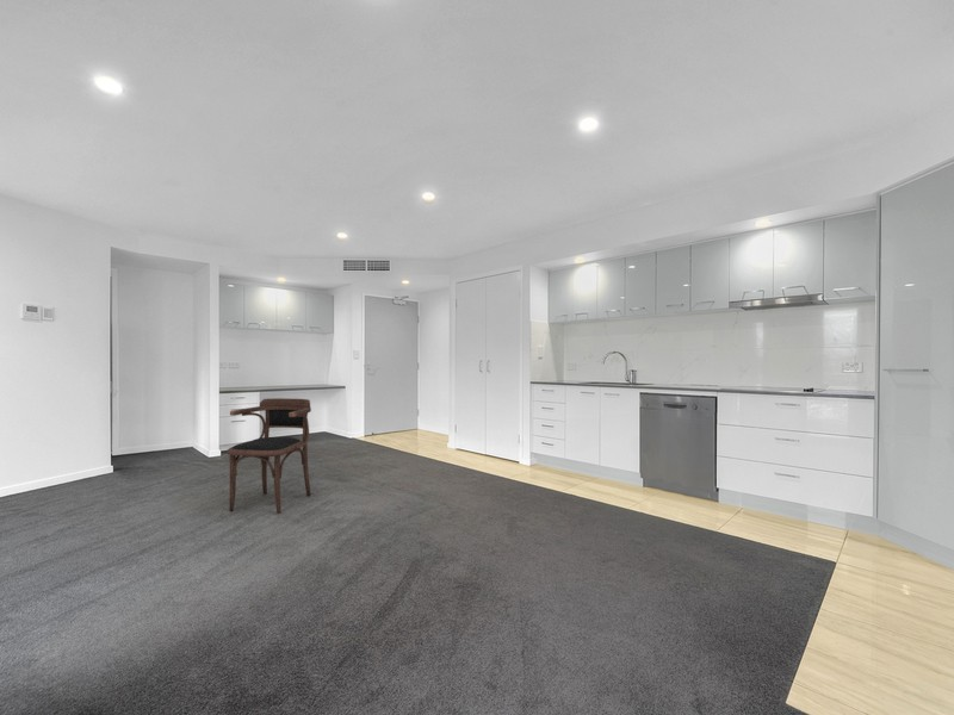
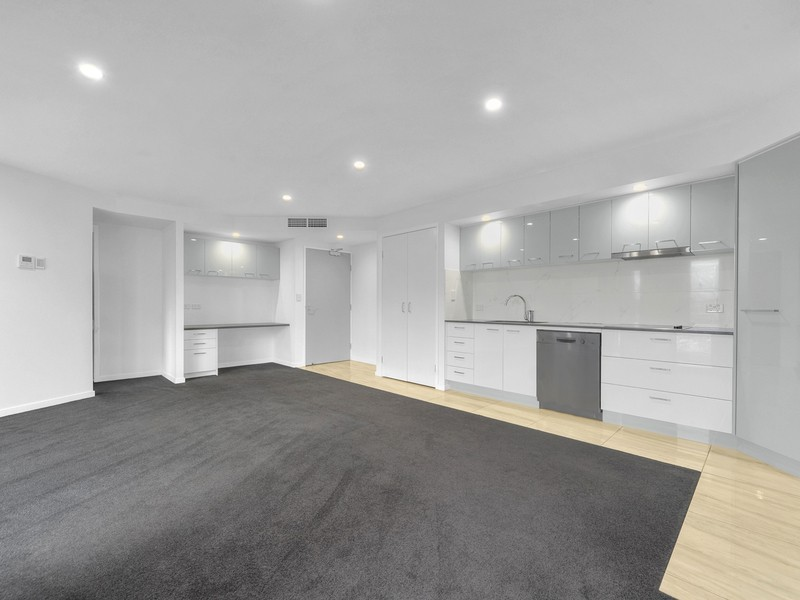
- armchair [225,397,312,515]
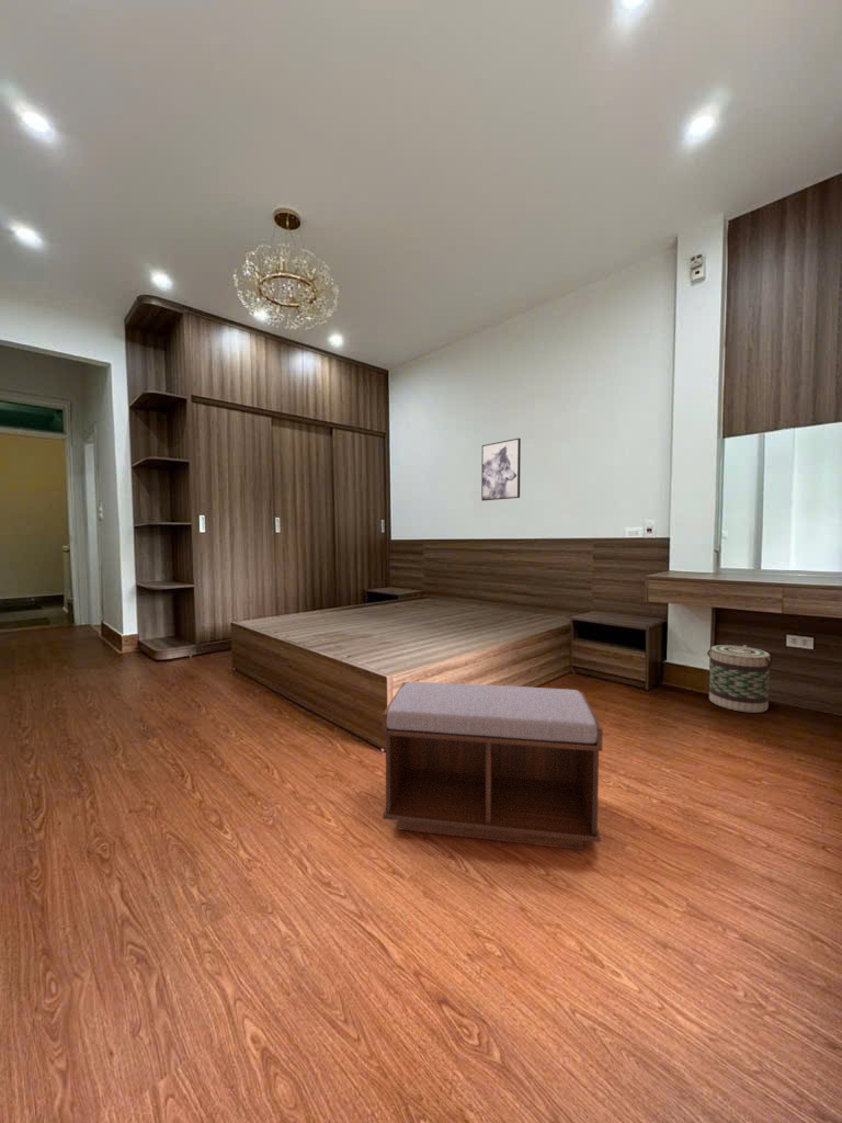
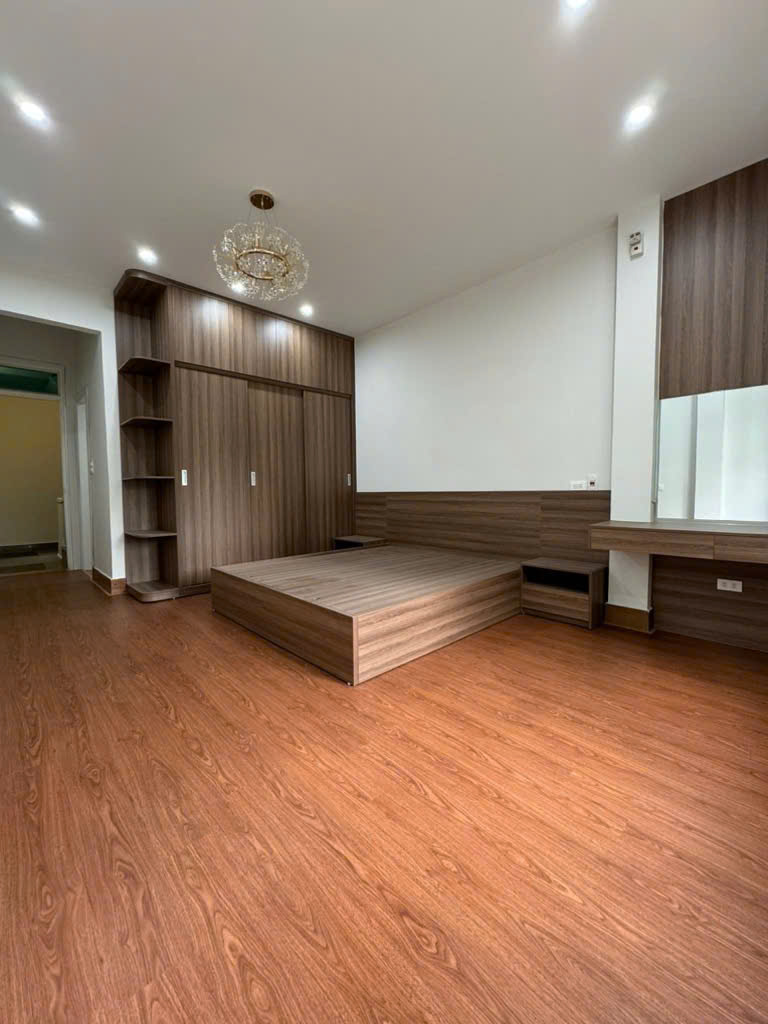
- wall art [480,438,522,502]
- bench [382,681,604,851]
- basket [706,644,774,714]
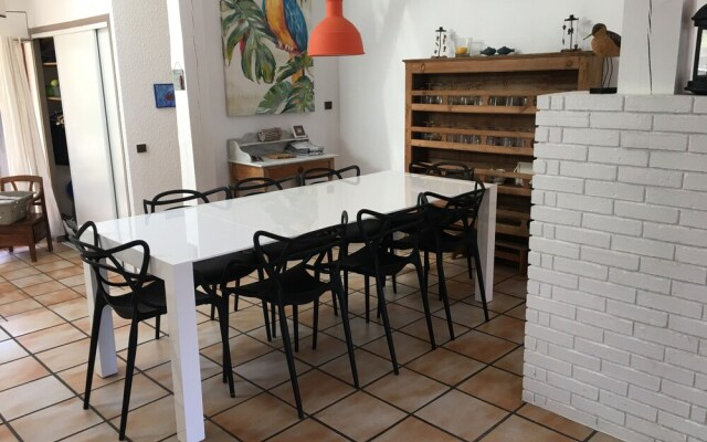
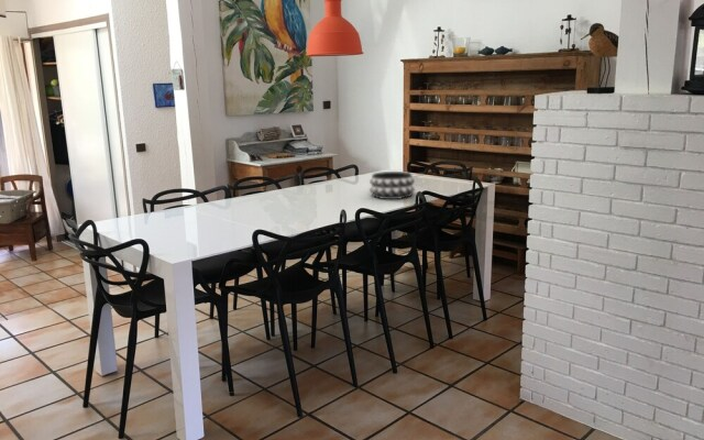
+ decorative bowl [369,170,416,200]
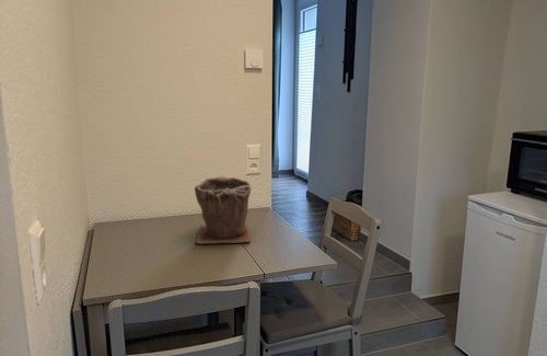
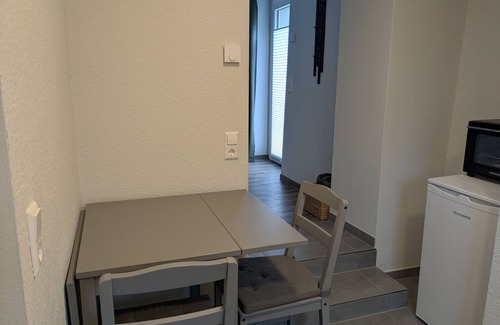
- plant pot [194,175,253,244]
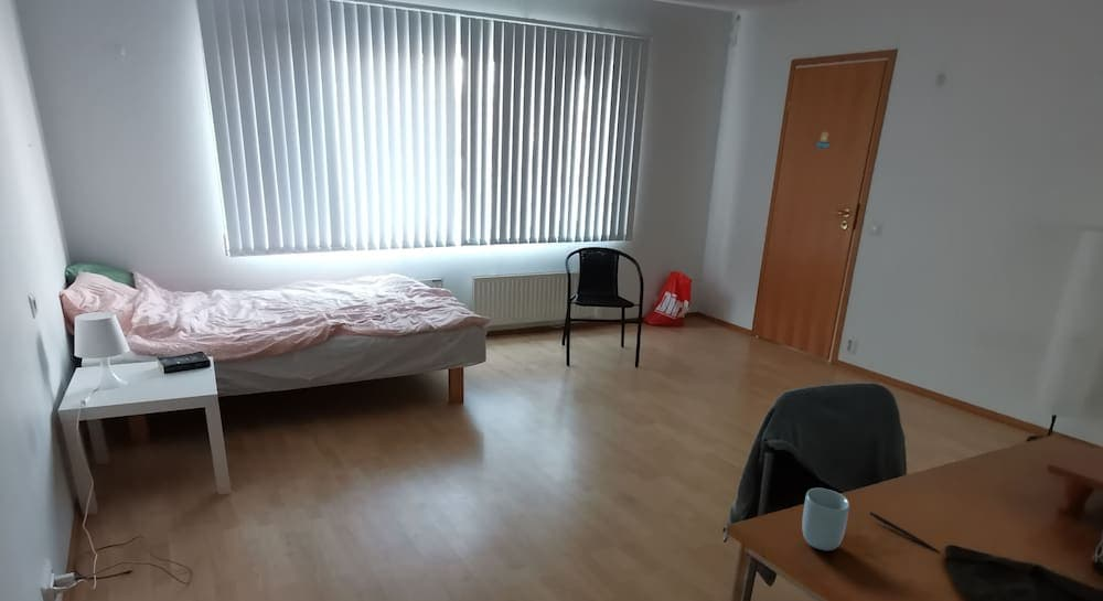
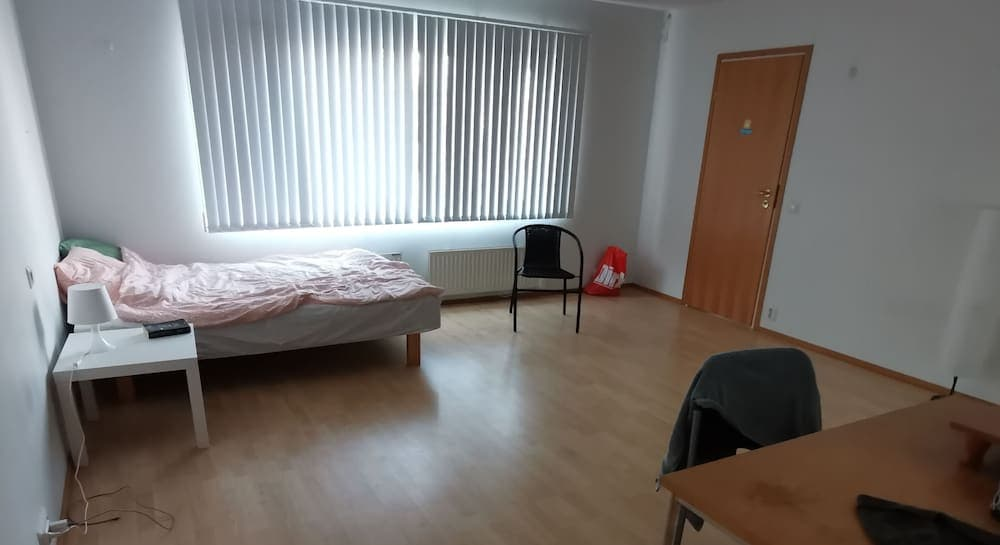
- cup [801,487,850,551]
- pen [869,511,941,554]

◆ ◆ ◆ ◆ ◆ ◆ ◆

* _REQUIRED WORK_: Set down only the lines running from the line with "- bench [382,681,604,851]" to the end of the entries, inclusive; omit every picture.

* _WRITTEN RESPONSE_:
- bench [382,681,604,851]
- basket [706,644,774,714]
+ decorative bowl [369,170,416,200]
- plant pot [194,175,253,244]
- cup [801,487,850,551]
- pen [869,511,941,554]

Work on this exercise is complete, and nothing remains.